**HOW TO COMPLETE THIS TASK:** Each line below should be retyped exactly, with no pictures.

**GIVEN RECORDS:**

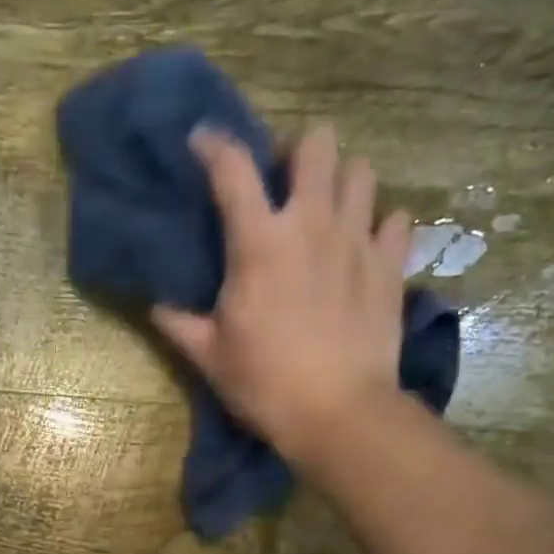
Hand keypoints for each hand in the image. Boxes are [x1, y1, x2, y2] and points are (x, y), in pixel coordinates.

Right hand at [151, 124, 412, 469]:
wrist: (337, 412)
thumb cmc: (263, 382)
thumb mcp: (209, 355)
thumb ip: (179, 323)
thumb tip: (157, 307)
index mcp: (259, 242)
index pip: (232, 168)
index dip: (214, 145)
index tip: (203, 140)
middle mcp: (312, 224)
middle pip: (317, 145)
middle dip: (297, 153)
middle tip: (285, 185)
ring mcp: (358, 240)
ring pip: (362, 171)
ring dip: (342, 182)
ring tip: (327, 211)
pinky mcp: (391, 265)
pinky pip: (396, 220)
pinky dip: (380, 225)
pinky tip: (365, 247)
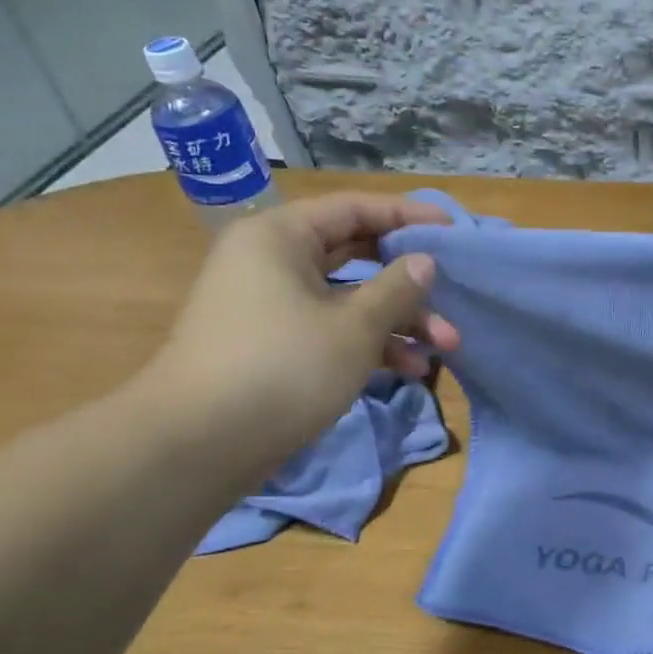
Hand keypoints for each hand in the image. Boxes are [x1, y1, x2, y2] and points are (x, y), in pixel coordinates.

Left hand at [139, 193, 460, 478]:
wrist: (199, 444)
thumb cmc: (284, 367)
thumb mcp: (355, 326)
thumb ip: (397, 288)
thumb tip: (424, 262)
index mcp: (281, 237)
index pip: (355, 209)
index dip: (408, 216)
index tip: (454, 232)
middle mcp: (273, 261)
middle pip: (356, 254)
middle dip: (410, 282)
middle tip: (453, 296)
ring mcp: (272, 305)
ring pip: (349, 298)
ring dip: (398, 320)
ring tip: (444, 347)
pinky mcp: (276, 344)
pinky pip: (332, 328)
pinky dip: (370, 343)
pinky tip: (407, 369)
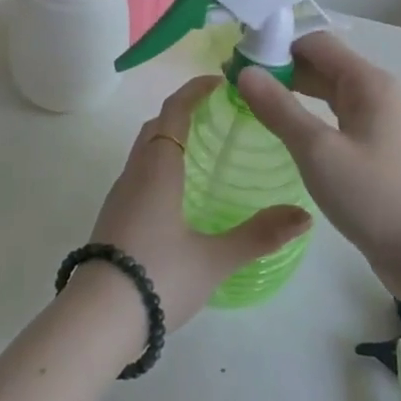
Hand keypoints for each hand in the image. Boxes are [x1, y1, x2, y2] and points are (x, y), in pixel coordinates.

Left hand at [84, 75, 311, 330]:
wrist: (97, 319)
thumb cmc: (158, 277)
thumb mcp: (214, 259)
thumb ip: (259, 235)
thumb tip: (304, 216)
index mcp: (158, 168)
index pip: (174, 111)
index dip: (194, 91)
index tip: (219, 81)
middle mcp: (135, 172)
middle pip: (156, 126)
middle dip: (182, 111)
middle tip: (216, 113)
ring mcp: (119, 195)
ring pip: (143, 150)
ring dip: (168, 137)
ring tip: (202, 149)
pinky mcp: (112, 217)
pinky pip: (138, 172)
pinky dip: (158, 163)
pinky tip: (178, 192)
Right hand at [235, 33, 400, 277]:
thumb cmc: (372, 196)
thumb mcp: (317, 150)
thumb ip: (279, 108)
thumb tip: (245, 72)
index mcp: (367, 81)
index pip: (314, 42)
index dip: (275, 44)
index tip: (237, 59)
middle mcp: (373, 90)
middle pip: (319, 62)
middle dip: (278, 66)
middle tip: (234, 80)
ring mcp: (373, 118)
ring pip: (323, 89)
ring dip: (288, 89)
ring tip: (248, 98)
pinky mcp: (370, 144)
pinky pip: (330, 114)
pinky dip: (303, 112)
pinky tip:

**RESPONSE FOR THIS EXERCISE:**
Hand keypoints for each hand in the image. Boxes are [x1, y1, x2, y2] and points are (x, y), in pixel coordinates.

Right hand at [151, 124, 412, 469]:
wrist: (337, 412)
thumb cmc: (263, 382)
thumb mcp: (209, 355)
thumb ip: (179, 323)
thumb tip: (157, 307)
index mcp: (259, 242)
index pip: (232, 168)
index dip: (214, 145)
index tip: (203, 140)
middle mcp: (312, 224)
middle pip: (317, 145)
middle dip: (297, 153)
middle tip: (285, 185)
ring mcp: (358, 240)
ring pip: (362, 171)
ring dip: (342, 182)
ring tip: (327, 211)
pinky mcp: (391, 265)
pinky pip: (396, 220)
pinky dip: (380, 225)
pinky tip: (365, 247)
Hand keypoints for each hand in the image. Boxes are [x1, y1, x2, y2] and points are (x, y), in pixel coordinates.

Left hand at [139, 193, 460, 478]:
wrist: (199, 444)
thumb cmc: (284, 367)
thumb mcp: (355, 326)
thumb ip: (397, 288)
thumb tip: (424, 262)
index mcp: (281, 237)
index pip: (355, 209)
index dip: (408, 216)
index tip: (454, 232)
middle mcp: (273, 261)
middle pip: (356, 254)
middle dip: (410, 282)
middle tip: (453, 296)
ring mcp: (272, 305)
ring pip: (349, 298)
ring dip: (398, 320)
ring tip: (444, 347)
pinky mcp: (276, 344)
pinky pip: (332, 328)
pinky dip: (370, 343)
pinky tip: (407, 369)
Hand keypoints for each hand in the image. Boxes are [x1, y1, x2, y2] and points are (x, y), in pixel coordinates.

Left hand at [84, 75, 311, 330]:
wrist: (97, 319)
thumb cmc: (158, 277)
thumb mcp: (214, 259)
thumb ip: (259, 235)
thumb tip: (304, 216)
index mcp: (158, 168)
index pip: (174, 111)
index dip: (194, 91)
index tip: (219, 81)
middle mcp: (135, 172)
middle pip: (156, 126)
middle dip: (182, 111)
middle tip: (216, 113)
ring mcp: (119, 195)
ring pip: (143, 150)
ring dip: (168, 137)
ring tip: (202, 149)
pinky mcp: (112, 217)
pinky pip: (138, 172)
pinky dip: (158, 163)
pinky tip: (178, 192)
Right hand at [235, 33, 400, 277]:
thumb cmc: (372, 196)
thumb mcp: (317, 150)
thumb ip: (279, 108)
thumb tip: (245, 72)
index mcp: (367, 81)
index pip: (314, 42)
index dip: (275, 44)
index tip: (237, 59)
middle mcp: (373, 90)
middle pip: (319, 62)
middle dip: (278, 66)
middle tip: (234, 80)
ring mcp: (373, 118)
ring pip: (323, 89)
ring dip: (288, 89)
ring tip: (248, 98)
pinky mcp: (370, 144)
pinky pip: (330, 114)
pinky dip: (303, 112)
pinky tip:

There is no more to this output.